*** Opening of Recorded information ***
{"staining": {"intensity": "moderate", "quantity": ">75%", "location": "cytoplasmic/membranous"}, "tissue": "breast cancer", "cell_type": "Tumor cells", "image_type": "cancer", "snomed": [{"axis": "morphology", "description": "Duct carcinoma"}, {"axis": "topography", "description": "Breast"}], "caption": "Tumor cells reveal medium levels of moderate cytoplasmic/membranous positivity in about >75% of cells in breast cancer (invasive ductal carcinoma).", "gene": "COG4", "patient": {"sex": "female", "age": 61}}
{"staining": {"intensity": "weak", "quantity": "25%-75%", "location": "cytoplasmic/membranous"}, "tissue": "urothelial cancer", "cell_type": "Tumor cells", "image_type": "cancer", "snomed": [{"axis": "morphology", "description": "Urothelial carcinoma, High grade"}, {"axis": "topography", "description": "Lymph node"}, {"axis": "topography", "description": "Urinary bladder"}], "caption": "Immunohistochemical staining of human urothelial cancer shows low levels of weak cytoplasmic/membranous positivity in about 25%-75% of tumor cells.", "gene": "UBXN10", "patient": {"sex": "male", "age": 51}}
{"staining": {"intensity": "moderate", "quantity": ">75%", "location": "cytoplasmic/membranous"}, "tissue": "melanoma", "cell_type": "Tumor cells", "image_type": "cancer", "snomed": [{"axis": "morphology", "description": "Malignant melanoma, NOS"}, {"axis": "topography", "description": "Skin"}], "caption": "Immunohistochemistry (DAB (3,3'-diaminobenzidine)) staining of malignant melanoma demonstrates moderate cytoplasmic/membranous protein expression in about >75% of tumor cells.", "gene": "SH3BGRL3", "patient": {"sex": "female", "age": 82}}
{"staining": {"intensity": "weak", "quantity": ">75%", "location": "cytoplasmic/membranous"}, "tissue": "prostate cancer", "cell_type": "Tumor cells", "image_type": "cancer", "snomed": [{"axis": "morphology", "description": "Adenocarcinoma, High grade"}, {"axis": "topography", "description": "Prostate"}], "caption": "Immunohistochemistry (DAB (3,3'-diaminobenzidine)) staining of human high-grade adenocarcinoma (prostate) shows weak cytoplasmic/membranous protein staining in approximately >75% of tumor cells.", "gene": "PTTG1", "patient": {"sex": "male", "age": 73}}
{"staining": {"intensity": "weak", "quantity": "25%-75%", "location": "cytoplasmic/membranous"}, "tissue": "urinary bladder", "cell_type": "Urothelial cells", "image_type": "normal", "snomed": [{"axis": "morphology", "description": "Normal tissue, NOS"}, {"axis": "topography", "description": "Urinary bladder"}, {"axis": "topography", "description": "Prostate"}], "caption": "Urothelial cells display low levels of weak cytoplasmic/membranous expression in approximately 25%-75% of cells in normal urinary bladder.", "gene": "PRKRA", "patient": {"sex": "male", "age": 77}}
*** Close of Recorded information ***
▶ **Work item**
Retype every entry, keeping each character as it was.

▶ **Worked solution**
{"staining": {"intensity": "moderate", "quantity": ">75%", "location": "cytoplasmic/membranous"}, "tissue": "breast cancer", "cell_type": "Tumor cells", "image_type": "cancer", "snomed": [{"axis": "morphology", "description": "Duct carcinoma"}, {"axis": "topography", "description": "Breast"}], "caption": "Tumor cells reveal medium levels of moderate cytoplasmic/membranous positivity in about >75% of cells in breast cancer (invasive ductal carcinoma).", "gene": "COG4", "patient": {"sex": "female", "age": 61}}
{"staining": {"intensity": "weak", "quantity": "25%-75%", "location": "cytoplasmic/membranous"}, "tissue": "urothelial cancer", "cell_type": "Tumor cells", "image_type": "cancer", "snomed": [{"axis": "morphology", "description": "Urothelial carcinoma, High grade"}, {"axis": "topography", "description": "Lymph node"}, {"axis": "topography", "description": "Urinary bladder"}], "caption": "Immunohistochemical staining of human urothelial cancer shows low levels of weak cytoplasmic/membranous positivity in about 25%-75% of tumor cells.", "gene": "UBXN10", "patient": {"sex": "male", "age": 51}}
{"staining": {"intensity": "moderate", "quantity": ">75%", "location": "cytoplasmic/membranous"}, "tissue": "melanoma", "cell_type": "Tumor cells", "image_type": "cancer", "snomed": [{"axis": "morphology", "description": "Malignant melanoma, NOS"}, {"axis": "topography", "description": "Skin"}], "caption": "Immunohistochemistry (DAB (3,3'-diaminobenzidine)) staining of malignant melanoma demonstrates moderate cytoplasmic/membranous protein expression in about >75% of tumor cells.", "gene": "SH3BGRL3", "patient": {"sex": "female", "age": 82}}
{"staining": {"intensity": "weak", "quantity": ">75%", "location": "cytoplasmic/membranous"}, "tissue": "prostate cancer", "cell_type": "Tumor cells", "image_type": "cancer", "snomed": [{"axis": "morphology", "description": "Adenocarcinoma, High grade"}, {"axis": "topography", "description": "Prostate"}], "caption": "Immunohistochemistry (DAB (3,3'-diaminobenzidine)) staining of human high-grade adenocarcinoma (prostate) shows weak cytoplasmic/membranous protein staining in approximately >75% of tumor cells.", "gene": "PTTG1", "patient": {"sex": "male", "age": 73}}
{"staining": {"intensity": "weak", "quantity": "25%-75%", "location": "cytoplasmic/membranous"}, "tissue": "urinary bladder", "cell_type": "Urothelial cells", "image_type": "normal", "snomed": [{"axis": "morphology", "description": "Normal tissue, NOS"}, {"axis": "topography", "description": "Urinary bladder"}, {"axis": "topography", "description": "Prostate"}], "caption": "Urothelial cells display low levels of weak cytoplasmic/membranous expression in approximately 25%-75% of cells in normal urinary bladder.", "gene": "PRKRA", "patient": {"sex": "male", "age": 77}}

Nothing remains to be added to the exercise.